Alangkah malunya Herman ketika tampak orang-orang yang lewat melihatnya. Herman merasa kelakuannya norak sekali. Ia segera menguasai diri dan kembali bersikap tenang menghadapi anjungan. Ia mau tahu apa selanjutnya yang harus ia lakukan agar bisa berkomunikasi dengan gambar tiruan Amanda di depannya.
Tidak perlu lama, Herman segera menemukan fungsi tombol yang ia perlukan.
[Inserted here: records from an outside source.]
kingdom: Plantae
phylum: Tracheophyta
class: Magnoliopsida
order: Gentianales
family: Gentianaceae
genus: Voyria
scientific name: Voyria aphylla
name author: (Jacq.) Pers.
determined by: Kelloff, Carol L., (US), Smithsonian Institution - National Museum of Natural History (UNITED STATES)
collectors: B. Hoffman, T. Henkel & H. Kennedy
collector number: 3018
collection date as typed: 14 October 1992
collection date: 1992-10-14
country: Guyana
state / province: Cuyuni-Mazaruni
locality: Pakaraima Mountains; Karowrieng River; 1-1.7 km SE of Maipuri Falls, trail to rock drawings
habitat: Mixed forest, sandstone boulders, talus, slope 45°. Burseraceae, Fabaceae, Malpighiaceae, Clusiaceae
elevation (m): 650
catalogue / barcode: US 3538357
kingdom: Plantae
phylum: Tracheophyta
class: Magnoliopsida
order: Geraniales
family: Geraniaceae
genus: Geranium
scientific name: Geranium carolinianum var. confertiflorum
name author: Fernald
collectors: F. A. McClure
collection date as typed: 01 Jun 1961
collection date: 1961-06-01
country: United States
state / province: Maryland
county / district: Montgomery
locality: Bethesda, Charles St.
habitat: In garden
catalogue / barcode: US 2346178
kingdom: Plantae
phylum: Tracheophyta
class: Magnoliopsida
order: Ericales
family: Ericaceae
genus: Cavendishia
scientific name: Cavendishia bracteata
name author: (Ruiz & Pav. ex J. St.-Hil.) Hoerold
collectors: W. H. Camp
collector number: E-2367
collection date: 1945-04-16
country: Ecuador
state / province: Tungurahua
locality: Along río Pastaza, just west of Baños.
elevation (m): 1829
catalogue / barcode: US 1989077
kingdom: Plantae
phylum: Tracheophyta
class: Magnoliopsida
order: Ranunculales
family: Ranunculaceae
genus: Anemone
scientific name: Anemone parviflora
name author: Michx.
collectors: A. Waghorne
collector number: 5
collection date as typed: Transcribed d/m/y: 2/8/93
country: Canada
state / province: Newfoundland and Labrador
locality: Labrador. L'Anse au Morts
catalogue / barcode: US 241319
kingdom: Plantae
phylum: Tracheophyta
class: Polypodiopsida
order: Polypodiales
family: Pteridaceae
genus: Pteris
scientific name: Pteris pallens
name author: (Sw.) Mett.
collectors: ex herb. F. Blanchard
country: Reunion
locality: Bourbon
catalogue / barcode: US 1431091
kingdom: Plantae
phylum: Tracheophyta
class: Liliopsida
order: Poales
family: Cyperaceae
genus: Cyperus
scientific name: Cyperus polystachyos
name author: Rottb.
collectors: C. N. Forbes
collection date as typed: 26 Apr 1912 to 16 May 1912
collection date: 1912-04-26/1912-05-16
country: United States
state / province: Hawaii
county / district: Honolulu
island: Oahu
Begitu ditekan, bayangan Amanda di depannya bergerak.
“Herman,” kata Amanda tampak tidak kalah merindukan kehadiran Herman. “Aku tinggalkan pesan ini karena aku yakin kamu datang menyusul kemari dan pasti akan mencariku. Aku baik-baik saja dan sekarang ada di Atut Baton. Aku pergi ke sini karena aku ditemukan oleh orang Osiris yang punya info, di tempat ini ada time machine. Ternyata orang itu benar dan dia pula yang mengatur sehingga aku bisa datang ke Atut Baton. Kita harus bicara langsung,” pesan Amanda. “Besok jam sepuluh, pakai Gaong, ya.”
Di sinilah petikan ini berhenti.